Patlayan savaş Suriye’lileri evlerinden yurtlarından etti. Bu insanların işleri,
programları, hayalleri ve yaşam standartları vardı. Kendi yaşam tarzları
vardı. Ölüm yağdıran bombalar atılmaya başlayınca her
şeylerini bırakarak ülkelerini terk ettiler. Büyük bir kısmı Türkiye’ye sığınan
bu insanlar daha önceden bu durumlara düşeceklerini nereden bilebilirlerdi?
Bir yerde
onların yaşadıklarıyla kendi yaşamım arasında benzerlikler buluyorum... Elbette
kıyaslamıyorum fakat düşününce benim de yaşadığım bir tür savaş. Vücudum kendi
kendini bombalıyor. Tıpkı savaş anında olduğu gibi benim de haklarım gün gün elimden alınıyor.

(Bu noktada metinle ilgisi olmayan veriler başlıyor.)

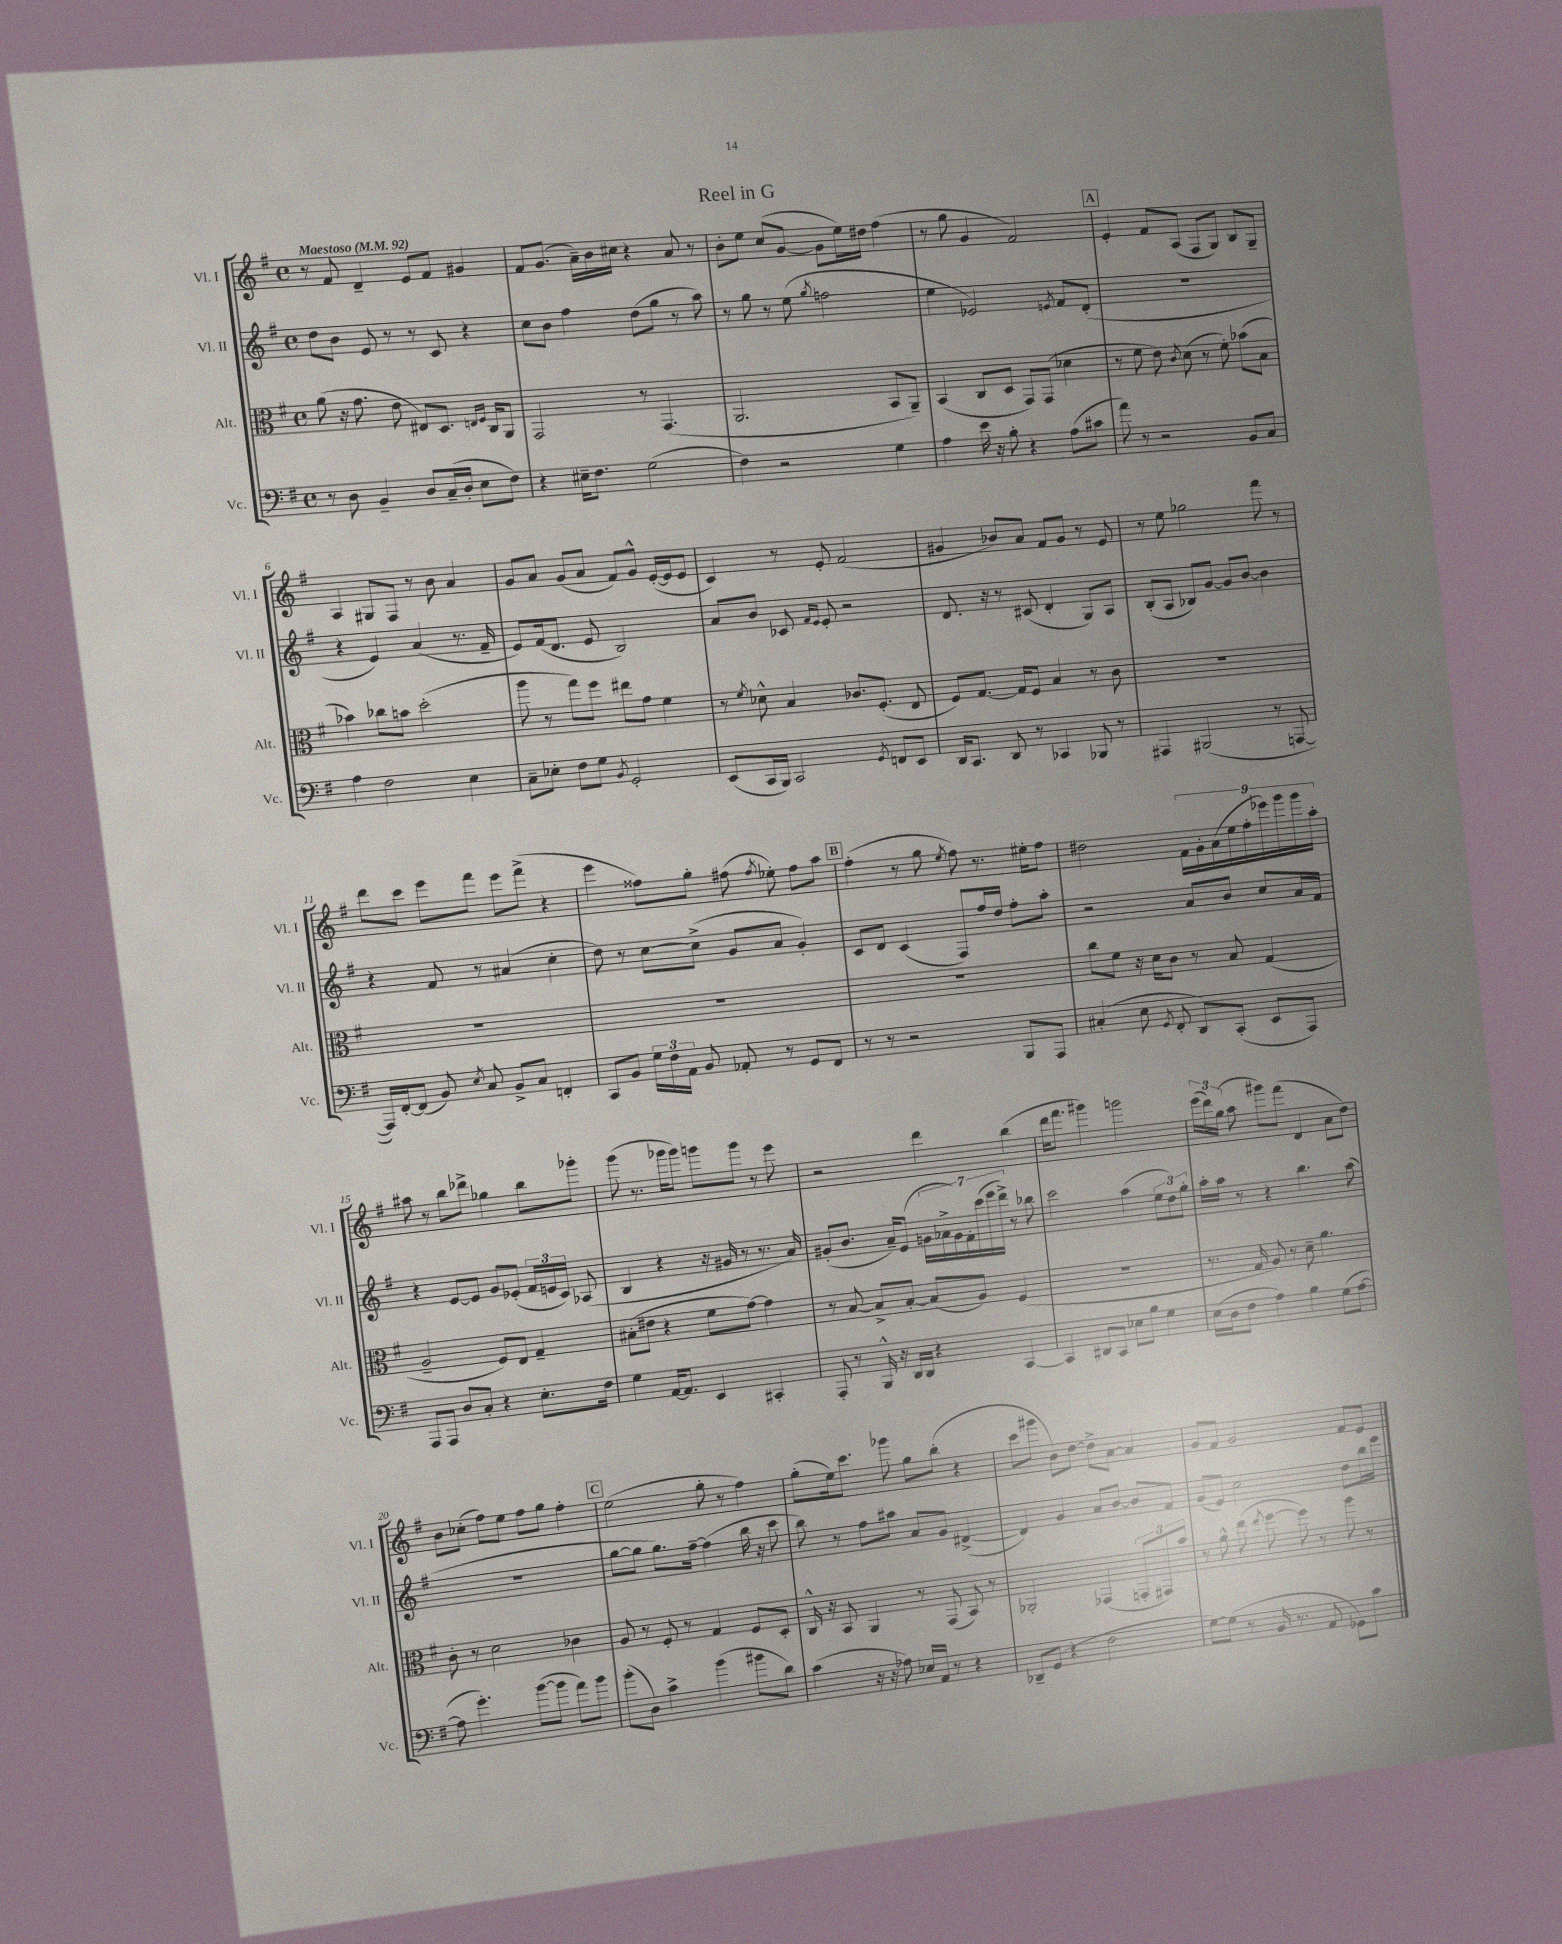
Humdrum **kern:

**kern	**kern	**kern	**kern
*part4	*part3	*part2	*part1
*staff4	*staff3	*staff2	*staff1
*I"Vc.	*I"Alt.	*I"Vl. II	*I"Vl. I
*I'Vc.	*I'Alt.	*I'Vl. II	*I'Vl. I
*clefF4	*clefC3	*clefG2	*clefG2
*k[f#]	*k[f#]	*k[f#]	*k[f#]
*M4/4	*M4/4	*M4/4	*M4/4
*met(c)	*met(c)	*met(c)	*met(c)
*MM92	*MM92	*MM92	*MM92
=1	=1	=1	=1
!	!	!	!LO:TX:a:B:t=Maestoso
8r	(8a\	8dd\L	8r
8D\	16r	8b\J	8f#/
.	8.g\	.	.
4BB~/	.	8e/	4d~/
.	8e\	8r	.
8D/L	8E#X/L)	8r	8e/L
(16C~/L	8.D/J	8c/	8f#/J
16D'/JJ	.	.	.
8E\L	.	4r	4g#X/
.	16qqEn/LL	.	.
.	16qqF#/JJ	.	.
.	16C/KL	.	.
8F#\J)	8AA/J	.	.
=2	=2	=2	=2
4r	2GG/	8cc\L	8f#/L
.	.	8b\J	(8.g/J
16E#X~\KL	.	4ff#\	.
8.F#\J	.	.	16a~\LL)
.	.	.	16b\
.	.	.	16cc#X\JJ
(2G\	8r	(8dd\L	4r
.	(4.GG/	8gg\J	.
.	.	8r	8a/
.	.	8aa\)	8r
=3	=3	=3	=3
4F#\)	2.AA/	8r	8b'\L
.	.	8gg\	8ee\J
2r	.	8r	(8cc/L
.	.	(8ee\	[8g/J
.	.	8qgg/	.
.	.	2ffn\	8g\L]
.	.	.	16ee\L)
.	.	.	16dd#X\JJ
4G\	8BB/L	.	(4ff#\
.	8AA~/J)	.	.
=4	=4	=4	=4
4A\	(4BB/	4ee\	8r
.	.	.	8gg\
16e\	8C/L	2e-X/)	4g/
16r	.	.	.
8B'\	8D/J	.	.
4r	8GG/L)	.	2f#/)
.	(8GG/J	.	.
.	.	8qen/	.
(8A\L	4d-X\	8f#/L	.
8c#X\J	.	(8d'/J	.
!!LO:REH:place=s1:t=A
=5	=5	=5	=5
8a\)	8r	1r	4e'/
8r	8f#\	.	.
2r	8e\)	.	8f#/L
.	8qc/	.	.
.	(8d\	.	(8A/J
.	8r	.	8F#/L
.	8f#'\)	.	8G/J)
8BB/L	(8b-X\L	.	8B/L
8C/J	8B\J	.	8G~/J
!!LO:LB:g=z
=6	=6	=6	=6
4A\	4b-X\)	4r	4A/
2F#\	8cc-X\L	4e/)	8G#X/L
.	8bn\J	.	8F#/J
.	(2dd'\	(4a/	8r
.	.	.	8b\
4E\	.	8.r	4a/
.	.	16f#~/	.
=7	=7	=7	=7
8C~\L	8aa\	8e/L)	8g/L
8E-X'\J	8r	(16f#/k	8a/J
.	.	8.d/J	.
8F#\L	8gg\L)	.	(8g/L
8G\J	8ff#\J	8e/	8a/J
8qBB/	.	.	.
2GG'/	8ee#X\L	2B/)	8f#/L)
.	8g\J	.	8g^^/J
.	4f#\	.	([16e'/LL
.	.	.	16e/J]
.	.	.	8e/J
=8	=8	=8	=8
(8EE/L	8r	8a/L	4c/)
.	8qf#/	.	.
16CC/L	8d-X^^\	8b/J	.
16BBB/JJ)	.	.	.
2CC/	4B/	8c-X/	8r
.	.	16qqf#/LL	.
.	.	16qqe/JJ	.
.	.	8e'/	8e'/
.	8.c-X/L	2r	(2f#/
.	(8.F#'/J	.	.
8qGG/	.	.	.
8FFn/L	.	.	.
8EE/J	8E/	.	.
=9	=9	=9	=9
16DD/KL	8F#/L)	8.d/	4g#X/
8.CC/J	.	.	.
.	[8.G/J	.	.
.	.	16r	.
8DD/	.	8r	8b-X/L)
.	16G/KL]	.	.
8r	8F#/J	(8c#X/	8a/J
4CC-X/	4B/	4d'/	8f#/L
.	.	.	8g#/J
8BBB-X/	8r	8G/L)	8r
8r	8c\	8A/J	8e/
=10	=10	=10	=10
4AAA#X/	1r	(8B'/L	8r
.	.	8A/J	8ee\
(2BBB#X/	.	8B-X/L)	2gg-X\
.	.	[8g/J	.
.	.	8g/L]	.
.	.	[8b/J	.
8r	.	4b\]	8fff#\
[8AAAn/	.	.	8r
!!LO:LB:g=z
=11	=11	=11	=11
16AAA/LL])	1r	4r	8ddd\L
[16FF#'/J	.	.	.
(8FF#/J]	.	.	8ccc\J
8BB/)	.	8f#/	8eee\L
8qE/	.	.	.
8C/	.	8r	8fff#\J
8BB^/L	.	(4a#X/	8eee\L
8C/J	.	.	(8fff#^\J
4FFn'/	.	4cc'\	4r
=12	=12	=12	=12
8CC/L	1r	8dd\)	4eee\
8BB/J	.	8r	.
24G\LL	.	[8cc\L	8ff##X\L)
24F#\	.	.	.
24AA\JJ	.	.	.
8BB/	.	(8cc^\J]	8gg'\J
8AA-X'/	.	8g/L	(8ff#X\
.	.	.	8qff#/
8r	.	8a/J	8ee-X'\)
8GG/L	.	4g'/)	8ff#\L
8FF#/J	.	.	8aa\J
!!LO:REH:place=s1:t=B
=13	=13	=13	=13
8r	1r	8c/L	(4ff#'\
8r	.	8d/J	.
2r	.	(4c/	8r
.	.	.	8gg\
.	.	.	8qee/
.	.	8F#/L)	8ff#\)
.	.	16ff#/L	8.r
.	.	16dd/JJ	.
8BBB/L	.	8ff#'\L	.
.	.	.	16ee#X'\KL
8AAA/J	.	8aa'\J	8ff#\J
=14	=14	=14	=14
(4C#X'/	8cc\L	2r	2dd#X\
.	8f#\J	.	.
8E\	16r	.	.
.	16d\KL	.	.
8qGG/	.	.	.
8FF#'/	8c\J	.	.
8DD/L)	8r	8a/L	18f#\LL
.	.	.	18g'\
.	.	.	(18a\
(8CC'/J	8B/	8b/J	.
.	.	.	18ee\
.	.	.	18ff#'\
8EE/L	(4G/	8cc/L	.
.	.	.	18eee-X\)
.	.	.	18ggg\
8AAA/J)	.	16a/L	.
.	.	.	18ggg\
.	.	16f#/JJ	.
.	.	.	18aa'\JJ
!!LO:LB:g=z
=15	=15	=15	=15
8AAA/L	2A~/	4r	8aa#X\
8AAA/J	.	.	8r
8D/L	.	[8e/L	8bb\L
8C'/J	.	8e/J]	8ddd-X^\J
4r	8F#/L)	8g/L	4gg-X\
.	8E/J	(8e-X'/J	.
8.E'\L	4G~/	24f#/LL	8bb\L
.	.	24en/	.
.	.	24c/JJ)	.
.	.	(8A-X/	8ggg-X'\J
16F#\Jk	.	.	.
=16	=16	=16	=16
4G\	(8B#X'\L	4B/	(8ggg\
.	8e#X\J	.	8.r
[16AA/KL	4r	4r	.
8.AA/J]	.	.	16ggg-X\KL
.	.	.	8ggg-\J)
4EE/	8f#\L	16r	8gggn\L
.	.	16g#X/	.
.	[8g\J)	8r	8ggg\J
4CC#X'/	4g\]	8.r	8r
.	.	.	8eee\
.	.	16a/)	.
=17	=17	=17	=17
8AAA'/	8r	(8g#X'/L	2r
8r	[8B/	8.b/J	.
16BBB^^/	8B^/L]	.	.
16r	.	16a~/KL)	.
16DD/LL	[8B'/J	(8e/J	.
16DD/JJ	.	.	.
4r	(8B/L]	28gn\LL	4ddd\
.	.	28a-X^\	.
.	.	28g\)	.
.	.	28f#'\	.
.	8A/J)	.	.
.	.	(28ccc\	.
.	.	28eee\	.
.	.	28ddd^\JJ)	.
[4CC/	(4F#/	8r	(4bb\
.	.	8bb-X\	.
=18	=18	=18	=18
4CC/]	1r	2ccc\	16ddd\KL
.	.	.	8.fff#\J
8DD#X/L	.	.	4ggg#X\)
8CC/J	.	.	.
8E-X\L	.	(4aa\	2gggn\
8B\J	.	.	.
4G\	.	12ee\L	.
.	.	12dd\)	.
.	.	12gg'\J	.
=19	=19	=19	=19
(16E\LL	8.r	16aa'\LL	(24eee\LL
.	.	.	24ddd\)
16D\J	.	16aa\JJ	.
.	.	.	(24gg\JJ
8F#\J	.	8r	8aa\
.	16G/	.	.
4A\)	8A/)	4r	8ggg#X\L)
.	8r	.	(8fff#\J
4B\	8d~\	4.bb\	4d/
.	4.a\	.	.
(8G\L	.	.	8a\L
[8A\J	.	(8aa\	8dd\J)
!!LO:LB:g=z
=20	=20	=20	=20
8A\]	8c'\	1r	8b\L
4.g'\)	8r	.	(8cc-X'\J
.	2d\	.	8ff#\L)
.	.	.	8ee\J
([8b\L	.	.	8ff#\L
8b\J]	.	.	8gg\J
8a\L)	4c-X\	.	4ff#'\
8b\J	.	.	.
!!LO:REH:place=s1:t=C
=21	=21	=21	=21
(8b'\L	8A/	[8gg\L	(2ee\
8D\J)	8r	8gg\J]	.
4c^\	8F#'/	8.gg\L)	.
.	8r	.	.
.	.	[16ff#~\Jk	.
(4b\	4G/	(4ff#\]	8gg'\
.	.	.	8r
8b#X\L	8F#/L	16bb\	4ff#\)
.	.	16r	.
8d\J)	8D'/J	8ccc\	.
=22	=22	=22	=22
(4c\	16C^^/	8bb\)	(8gg'\L
.	16r	.	.
.	8BB/	8r	16ee\k)
.	.	.	8.ccc\J
16r	4AA/	8ff#\L	.
16r	.	.	.
8A-X\)	.	8aa#X\J	8ggg-X\
16E-X/LL	8r	8a/L	8gg\L
16AA/JJ	.	.	.
8r	(8GG/	8g/J	(8bb'\J
4r	8BB/)	([4d#X^/	4r
.	8r	.	.
=23	=23	=23	=23
8DD-X~/L	2AA-X'/	4d#/])	8ccc\L
(8GG/J	.	.	8ggg#X\J
4r	.	4g/	8b\L)
.	.	.	[8dd\J
2F#\	(4GG-X/	8a/L	8dd^\L]
.	.	[8b/J	[8a\J
.	12GGn'/L	8b/L]	4a/]
.	12GG#X/)	.	.
.	.	8f#/J	.
.	12b/J	.	.
=24	=24	=24	=24
[8G\L)	8r	(8g/L	8g/L
(8G\J]	8a^^\	8e/J)	8f#/J
8r	(8ee\	2cc\	2g/
.	8qee/	.	.
16BB/	[8ff#\	.	.
8.r	.	.	.
.	8ff#\])	.	.
8AA/	8r	.	.
8GG-X\L)	8aa\	8dd\L	8f#/L
8c\J	8r	16bb\L	8e/J
.	.	16eee\JJ	.
==	==	==	==
*-	*-	*-	*-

Sağlıklı
iken kolayca yapabildiğim bir sürü şeyi geri alamayacağım şekilde
kaybettim. Ayrıca elimde kalanları
korumak adına da sürekli çaba göstermek zorundayım. Çaba gösterebilmek için bir
gayem olmalı. Her zaman söylerim
insanlar bir şeyler yaptıkları oranda var olurlar. Suriye’liler korkunç savaş
ortamından çıkıp geldikleri yerde yerini bulamamış durumda. Geride bıraktıkları
yaşantıları zaman biteceği belli olmayan bir savaşın gölgesindeyken, yeni bir
yaşam kurabilecekleri düşüncesine çoğu imkan veremiyor ve farkına varamıyorlar
diye tahmin ediyorum. Yine burada kendimle bir benzerlik buluyorum. İlk tanıyı
aldığımda herşeyin bittiğini ve hayatın buradan sonra sadece yokuş aşağı
gidebileceğini düşünmüştüm. Öyle olmadı. Yönlendirmelerle neler yapabileceğim
hakkında fikir sahibi oldum. Deneye yanıla kendime yeni gayelerle bir düzen
kurdum. Eski düzenim mi? Hayır, değil. Eski düzenimi geri ister miyim?
Kazandıklarımı tutabiliyor olsam isterim. Fakat işler böyle yürümüyor. Yeni
başlangıçlar her yaşta yapılabiliyor.
Ataların dedikleri bu devirde de geçerli ise “Bülbülü altın kafese koymuşlar -Aah Vatanım!” demiş.